* Begin Supplied data *
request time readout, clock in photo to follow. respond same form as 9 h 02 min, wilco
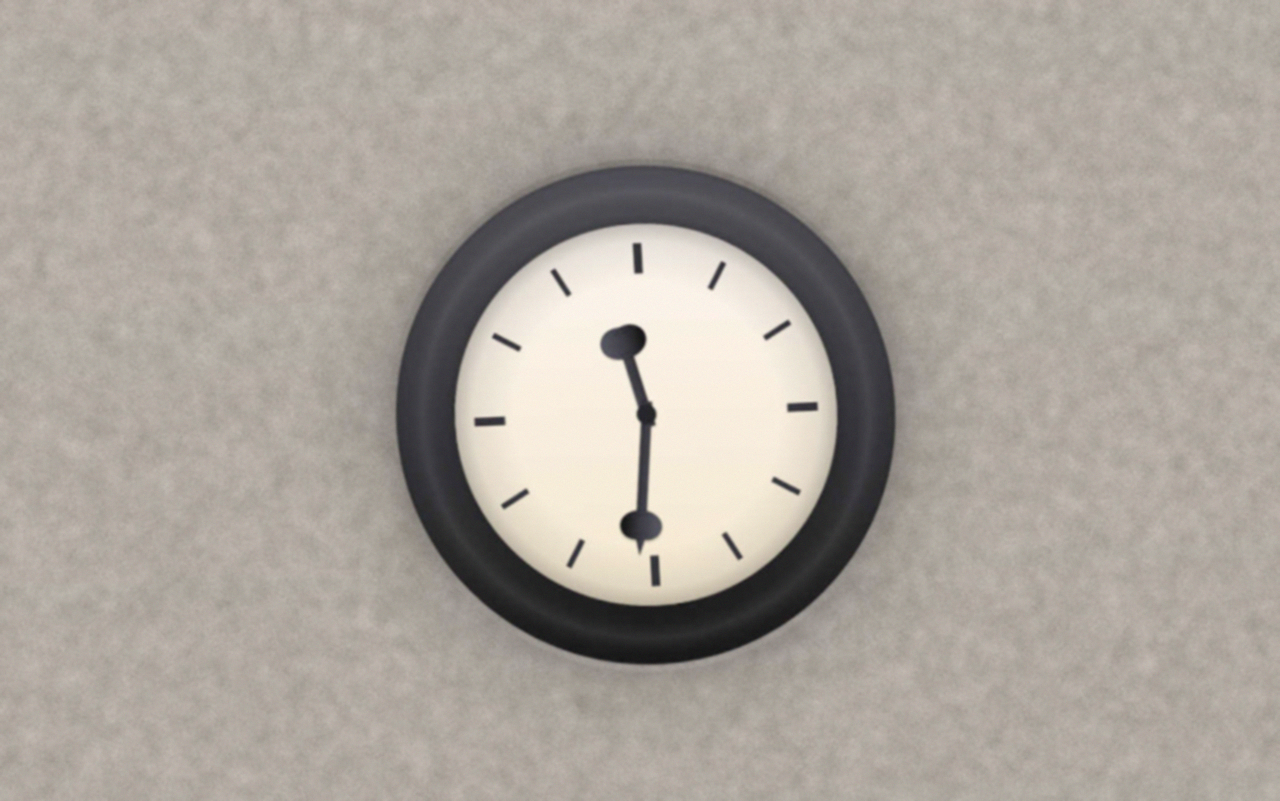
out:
11 h 31 min
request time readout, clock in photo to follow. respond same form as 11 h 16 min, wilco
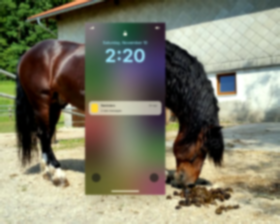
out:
2 h 20 min
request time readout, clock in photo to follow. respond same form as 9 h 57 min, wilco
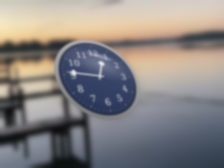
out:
12 h 46 min
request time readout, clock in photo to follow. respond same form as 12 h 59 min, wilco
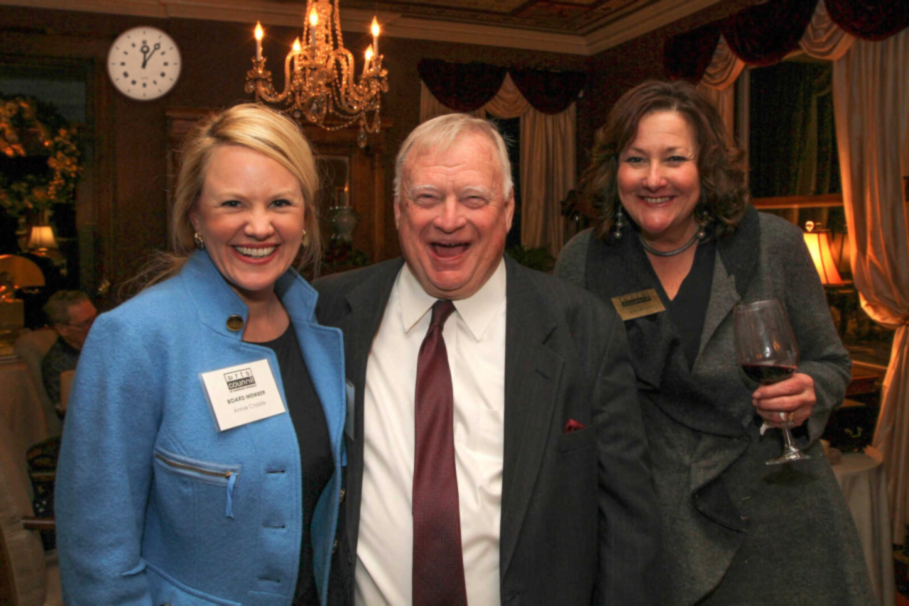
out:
12 h 06 min
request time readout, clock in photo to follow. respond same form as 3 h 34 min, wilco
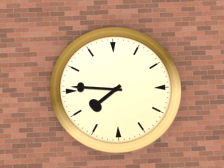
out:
7 h 46 min
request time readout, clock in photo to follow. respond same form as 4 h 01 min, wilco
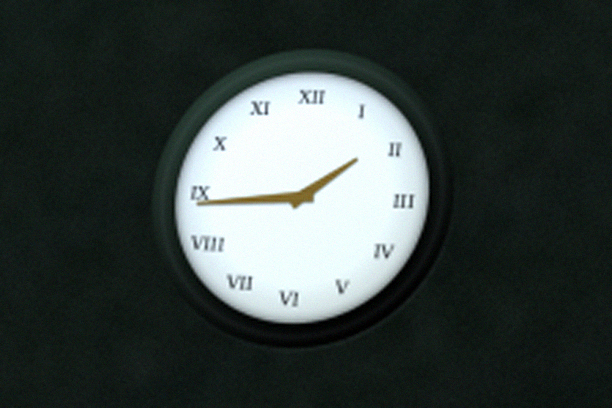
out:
1 h 44 min
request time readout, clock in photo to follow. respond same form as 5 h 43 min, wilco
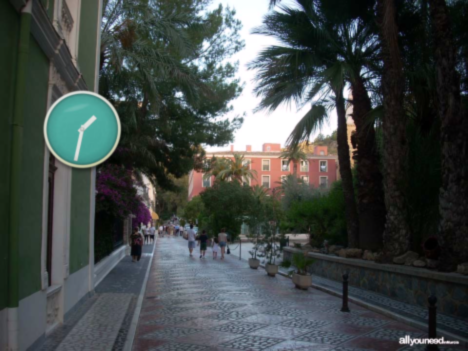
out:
1 h 32 min
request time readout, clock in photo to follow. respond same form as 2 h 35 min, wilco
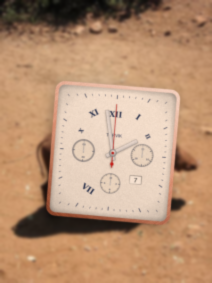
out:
1 h 58 min
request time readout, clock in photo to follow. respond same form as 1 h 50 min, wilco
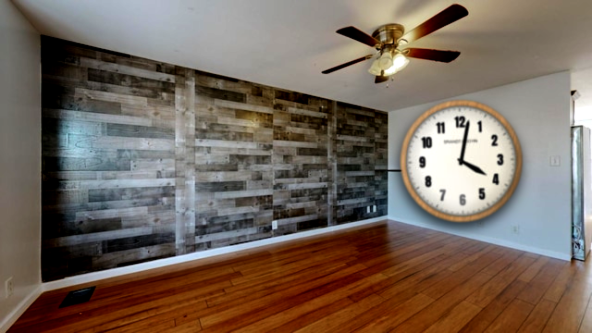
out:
4 h 02 min
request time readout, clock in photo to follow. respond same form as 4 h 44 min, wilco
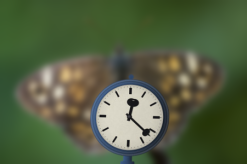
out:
12 h 22 min
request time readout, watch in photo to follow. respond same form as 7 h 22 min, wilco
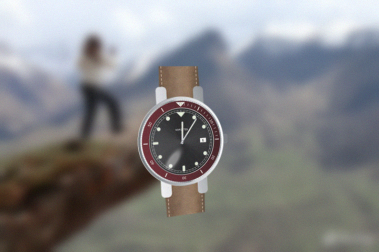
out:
12 h 06 min
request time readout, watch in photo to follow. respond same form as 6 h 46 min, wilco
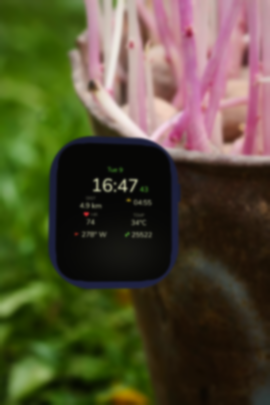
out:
16 h 47 min
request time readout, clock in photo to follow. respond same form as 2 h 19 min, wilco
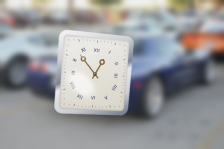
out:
12 h 53 min
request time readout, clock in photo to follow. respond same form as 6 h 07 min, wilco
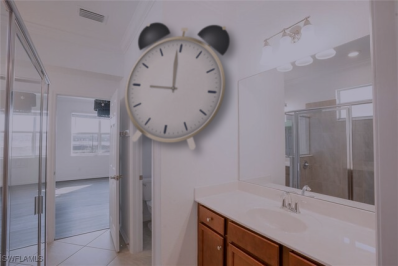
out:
8 h 59 min
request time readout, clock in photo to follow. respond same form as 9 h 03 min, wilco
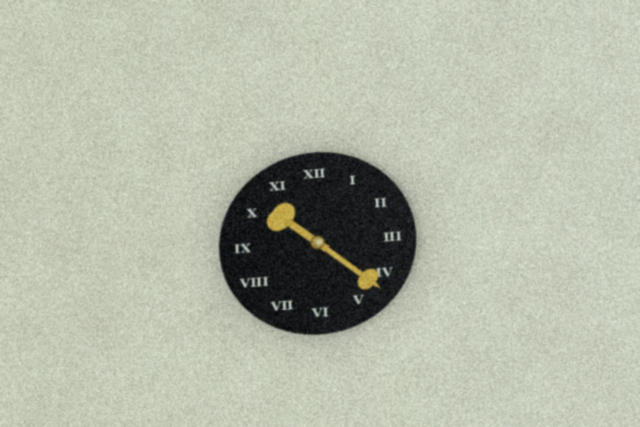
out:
10 h 22 min
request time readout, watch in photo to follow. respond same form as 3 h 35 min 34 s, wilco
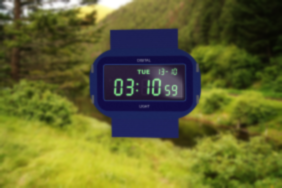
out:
3 h 10 min 59 s
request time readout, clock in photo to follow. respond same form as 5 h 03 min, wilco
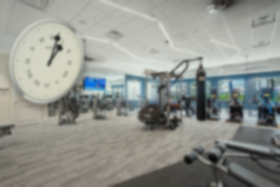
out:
1 h 02 min
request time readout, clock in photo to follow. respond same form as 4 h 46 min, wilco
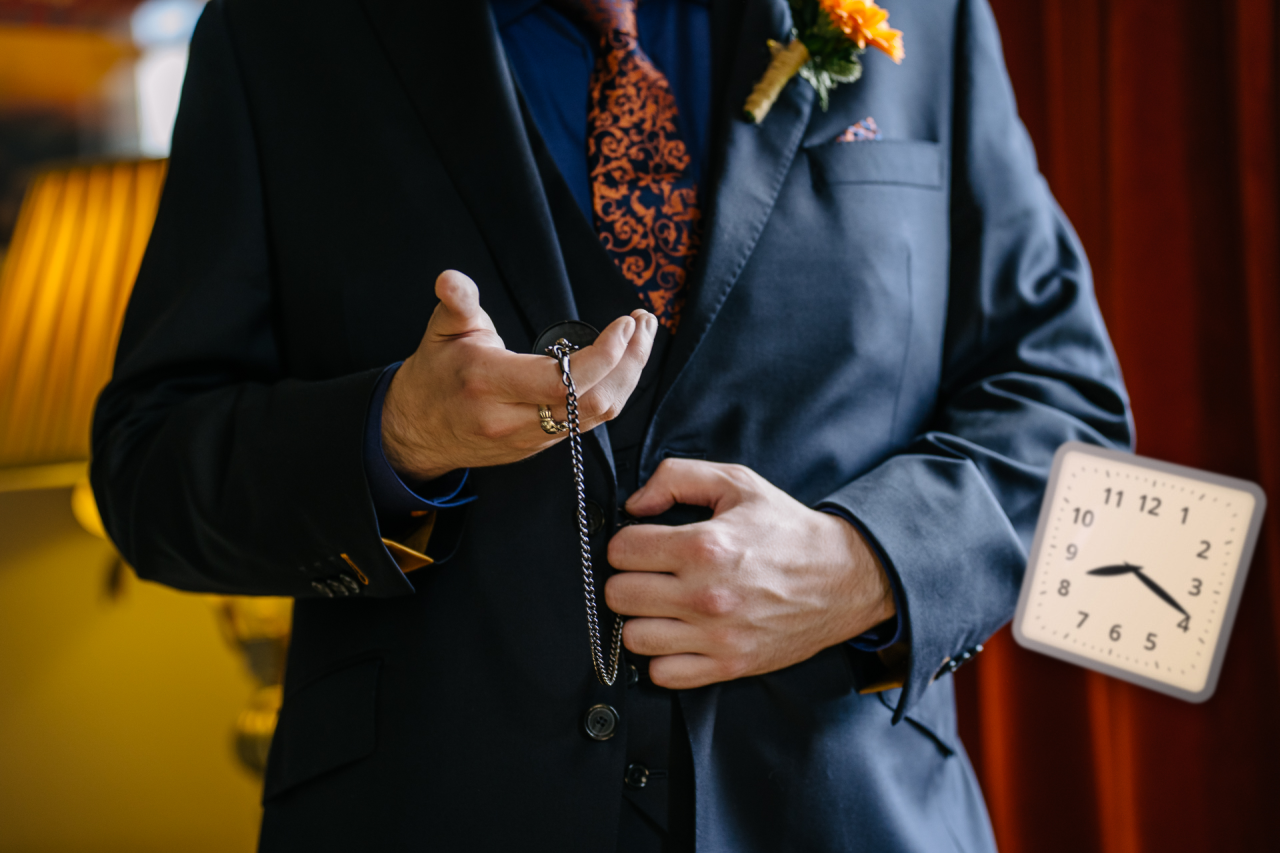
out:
8 h 19 min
* End Supplied data *
Problem to solve
Copy every line of the listing above word for word, leaving out the pictures.

Task output
request time readout, clock in photo to follow. respond same form as 9 h 02 min, wilco
out:
11 h 31 min
request time readout, clock in photo to follow. respond same form as 11 h 16 min, wilco
out:
2 h 20 min
request time readout, clock in photo to follow. respond same form as 9 h 57 min, wilco
out:
12 h 46 min
request time readout, clock in photo to follow. respond same form as 12 h 59 min, wilco
out:
12 h 06 min
request time readout, clock in photo to follow. respond same form as 3 h 34 min, wilco
out:
7 h 46 min
request time readout, clock in photo to follow. respond same form as 4 h 01 min, wilco
out:
1 h 44 min
request time readout, clock in photo to follow. respond same form as 5 h 43 min, wilco
out:
1 h 32 min
request time readout, clock in photo to follow. respond same form as 2 h 35 min, wilco
out:
1 h 58 min
request time readout, clock in photo to follow. respond same form as 1 h 50 min, wilco
out:
4 h 02 min
request time readout, clock in photo to follow. respond same form as 4 h 44 min, wilco
out:
12 h 22 min
request time readout, watch in photo to follow. respond same form as 7 h 22 min, wilco
out:
12 h 06 min
request time readout, watch in photo to follow. respond same form as 6 h 46 min, wilco
out:
16 h 47 min
request time readout, clock in photo to follow. respond same form as 2 h 19 min, wilco
out:
12 h 53 min
request time readout, clock in photo to follow. respond same form as 6 h 07 min, wilco
out:
8 h 59 min
request time readout, clock in photo to follow. respond same form as 9 h 03 min, wilco
out:
10 h 22 min
request time readout, watch in photo to follow. respond same form as 3 h 35 min 34 s, wilco
out:
3 h 10 min 59 s
request time readout, clock in photo to follow. respond same form as 5 h 03 min, wilco
out:
1 h 02 min
request time readout, clock in photo to follow. respond same form as 4 h 46 min, wilco
out:
8 h 19 min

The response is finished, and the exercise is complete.